Have you ever been outside and noticed all the spiky little thorns stuck in your shoes? You are probably known as puncturevine or more commonly goat heads.
These little nuisances are just one of the many noxious weeds that inhabit Colorado. Noxious weeds are invasive species that can seriously impact native plant life and habitat. Species like Puncturevine can be found on the trail, in your shoes, in your yard, in your local park, and more. those pesky thorns travel and spread.
They can soon become ubiquitous and quickly become extinct or compete with native plant species. Therefore, it is important to be aware of which noxious weeds can be spread while walking, hiking, or enjoying the outdoors.
Noxious weed management involves many techniques and practices. Preventing the spread of more harmful weeds like puncturevine is a small piece of the bigger puzzle.

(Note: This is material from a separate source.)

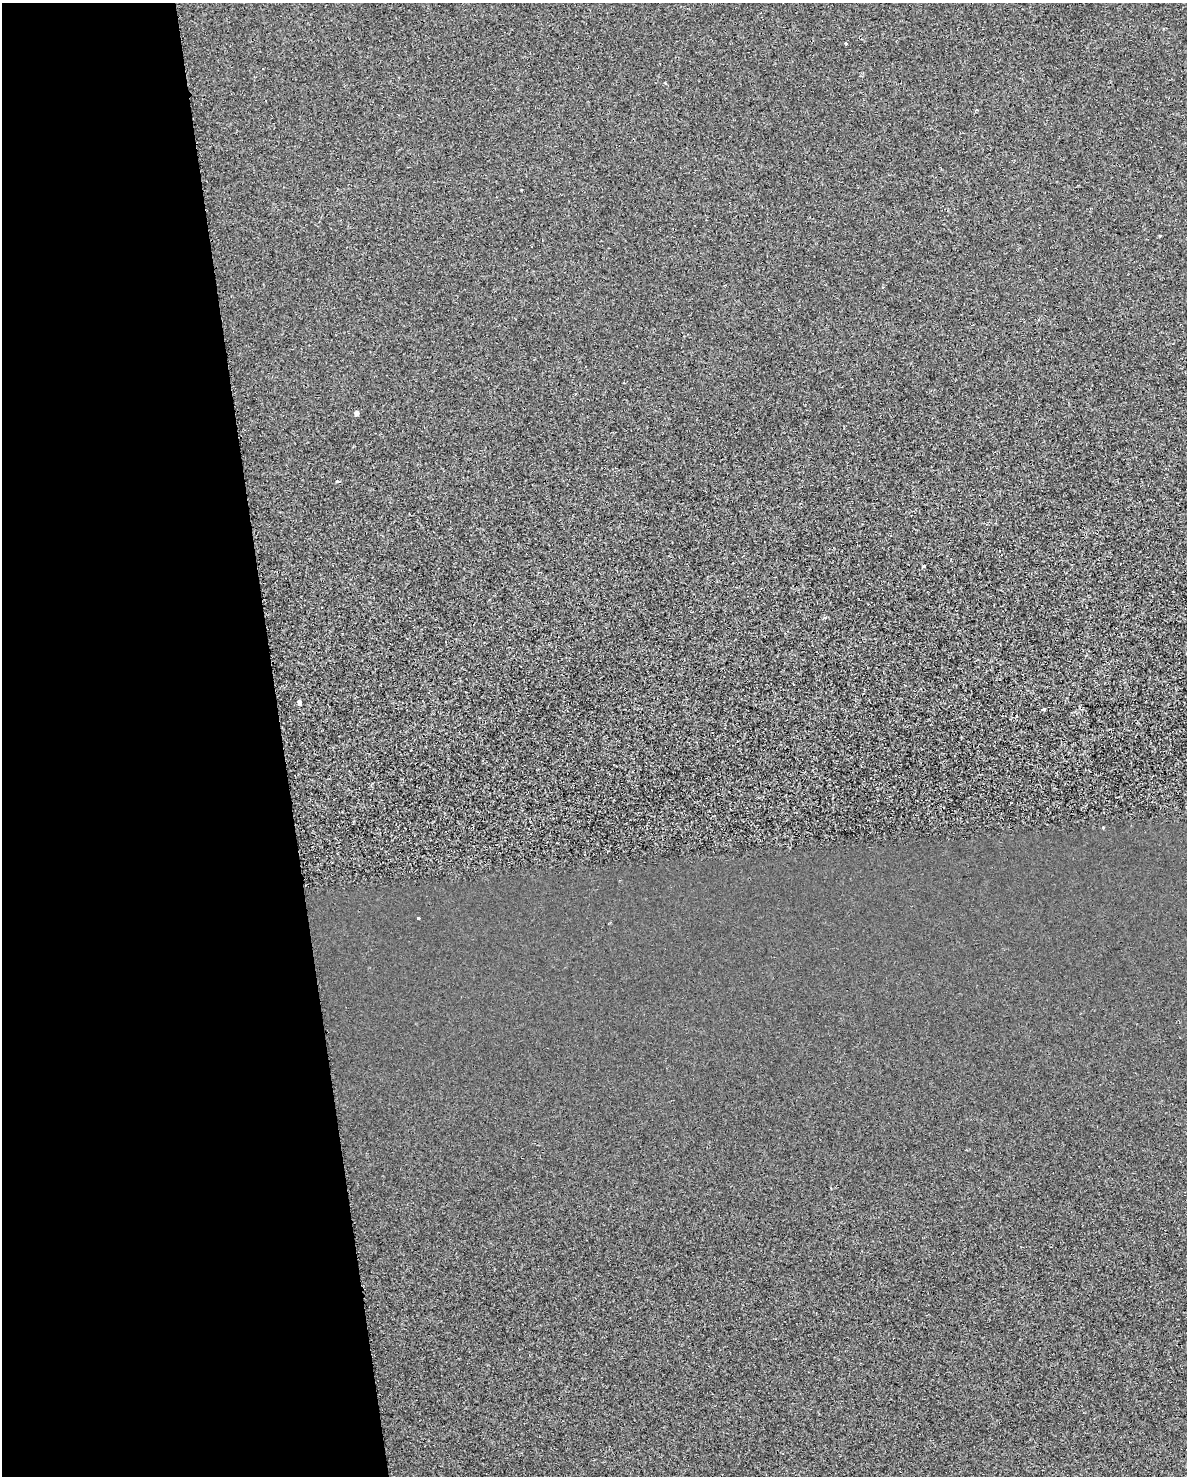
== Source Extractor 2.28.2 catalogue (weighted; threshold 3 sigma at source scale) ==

Other management techniques include early detection of noxious weeds, mowing, herbicide application, hand removal, and control of native species that can suppress or prevent the growth of noxious weeds.
Boot brush booths are an effective tool in preventing the spread of noxious weeds, as boot brushes can keep shoes clean of any potential ingress or egress of noxious weeds or seeds. To properly use each kiosk, be sure to wipe off your shoes thoroughly before entering and exiting the park facilities.
The Fort Morgan City Parks Department and Morgan Conservation District previously installed a brush brush booth at the West Nature Trail Access and added two new installations at the Twamore Trails and East Nature Trail Access/Fish Ponds. The kiosks are a joint effort between the City of Fort Morgan Parks Department and the Morgan Conservation District to target and control noxious weeds in the park. These devices are part of the Colorado Department of Agriculture’s Boot Brush Kiosk project.